▶ _RECORDS FOR THIS TASK_

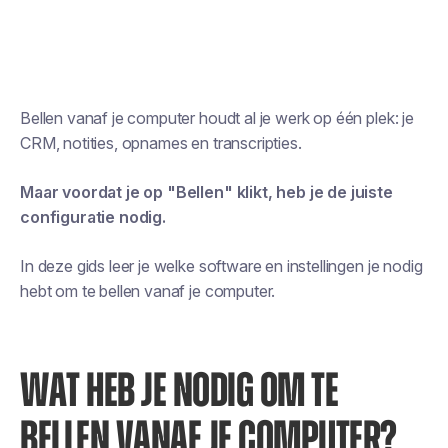
Bellen vanaf je computer houdt al je werk op één plek: je
CRM, notities, opnames en transcripties.
Maar voordat je op "Bellen" klikt, heb je de juiste
configuratie nodig.
In deze gids leer je welke software en instellingen je nodig
hebt om te bellen vanaf je computer.
WAT HEB JE NODIG OM TE
BELLEN VANAF JE COMPUTER?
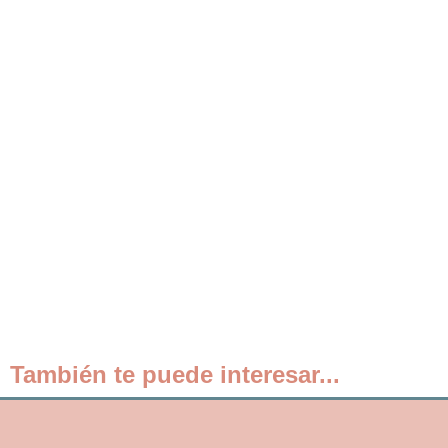
También te puede interesar...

▶ _TASK GOAL_
Reproduce every line of text in the material above verbatim, in the original order. Leave the pictures out of the output.

▶ _FINAL ANSWER_
Bellen vanaf je computer houdt al je werk op één plek: je
CRM, notities, opnames en transcripties.
Maar voordat je op "Bellen" klikt, heb je de juiste
configuratie nodig.
In deze gids leer je welke software en instellingen je nodig
hebt om te bellen vanaf je computer.
WAT HEB JE NODIG OM TE
BELLEN VANAF JE COMPUTER?
También te puede interesar...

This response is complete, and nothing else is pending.